TANGGAMUS – Keberadaan bangunan Penyediaan Air Minum dan Sanitasi Berbasis Masyarakat (Pamsimas), di Pekon Sumur Tujuh Kecamatan Wonosobo Kabupaten Tanggamus, Lampung, menuai pertanyaan masyarakat. Pasalnya sejak tahun 2017 hingga kini airnya belum mengalir.
Pembangunan Pamsimas tersebut merupakan program pemerintah pusat dan daerah untuk pengadaan air bersih dan air minum yang berstandar kesehatan untuk masyarakat dengan nilai anggaran sebesar Rp240 juta dan disubsidi dari pemerintah pekon setempat sebesar Rp50 juta.
Menurut keterangan warga Pekon Sumur Tujuh, Pamsimas dibangun pada Tahun 2017 di lokasi perkebunan warga Pekon setempat, sumber mata air bukan dari pegunungan tetapi dari resapan air hujan yang berada di sekeliling perkebunan, bahkan sumber mata air tersebut adalah pembuangan air hujan yang dikumpulkan di penampungan.
Salah satu warga pekon setempat, Sabar mengaku pada Wawai News bahwa ia merupakan salah satu pengurus pembangunan Pamsimas di pekon tersebut , tapi dirinya hanya sebatas pembersihan lokasi area mata air pembersihan jalur pipanisasi.

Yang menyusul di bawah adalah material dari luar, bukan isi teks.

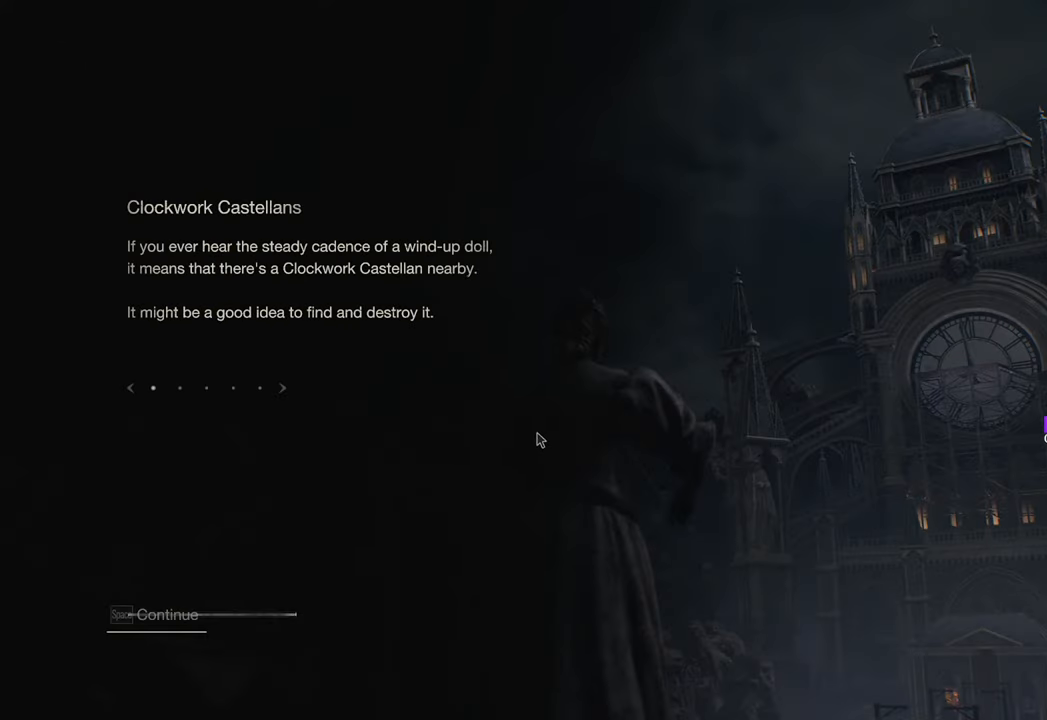
{"keys": ["space"], "mouse": [], "events": [[250, "space", "down"], [400, "space", "up"], [483, "space", "down"]]}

“Dulu saya pengurus Pamsimas itu bang, tapi mungkin, setelah dana nya cair, saya tidak dilibatkan lagi, sampai saat ini pembangunan Pamsimas itu gak jelas, bahkan masyarakat gak pernah merasakan air bersihnya” bebernya. Rabu (10/3/21).
Ditambahkan nya bahwa warga kecewa karena pihak pengurus Pamsimas tidak ada kejelasan, ia berharap mewakili masyarakat pekon setempat agar pengurus Pamsimas segera menyelesaikan pembangunan Pamsimas tersebut.
“Kami masyarakat kecewa, karena pengurus Pamsimas nya seolah mau lepas dari tanggung jawab, terbukti hingga saat ini masyarakat belum merasakan aliran air tersebut” pungkasnya.
Hal yang sama disampaikan oleh Zubaidi, bahwa dirinya merasa kecewa saat ia akan menggunakan air bersih tersebut, sebab mengalirnya hanya setengah hari.
“Kemaren kan airnya ngalir, terus saya rencana mau mengaduk semen, setelah saya putar lagi kran airnya, udah gak ngalir lagi, itu cuma setengah hari ngalir airnya sejak tahun 2017 lalu” tandasnya kesal.
Saat Wawai News melakukan konfirmasi kepada ketua koordinator Pamsimas, Purwanto mengakui bahwa pembangunan Pamsimas tersebut memang belum selesai, hal itu terkendala faktor alam.
“Pamsimas dibangun Tahun 2017, tadinya mata airnya banyak, tapi setelah selesai di bangun, bendungan dan penampungannya, setelah itu mata airnya habis, sehingga airnya tidak bisa ngalir dari bendungan mata airnya ke bak penampungan” katanya. Kamis (11/3/21).
Diakuinya, anggaran bantuan dana Pamsimas tersebut senilai Rp 240 juta, di tambah subsidi dari Pemerintah Pekon sebesar Rp 50 juta, tapi pihaknya diharuskan untuk membuat SPJ sebesar Rp 350 juta.
“Bantuan dana Pamsimas itu Rp 240 juta, tapi kami harus meng SPJ kan sebesar Rp 350 juta, karena harus ada dana swadaya dari masyarakat, di subsidi dari dana desa Rp 50 juta di potong pajak Rp 9 juta, cuma yang kami terima cuma Rp 41 juta, sebenarnya dana itu cukup tapi kendalanya mata airnya habis waktu itu” ucapnya.
Purwanto menjelaskan bahwa pihaknya selalu berupaya agar Pamsimas tersebut bisa berjalan, tapi terkendala dengan dana sehingga para pengurusnya berswadaya untuk melakukan pengeboran pada tahun 2019 lalu.
“Sebenarnya itu bisa berjalan, tapi terkendala biaya, karena di Tahun 2019, kami melakukan pengeboran di dekat bak penampungannya, dan itu berhasil, keluar airnya, tapi karena dana itu tadi, kami gak bisa untuk beli KWH listriknya, dan baru 3 hari ini kami uji coba lagi menggunakan aliran listrik warga, dan airnya keluar” bebernya.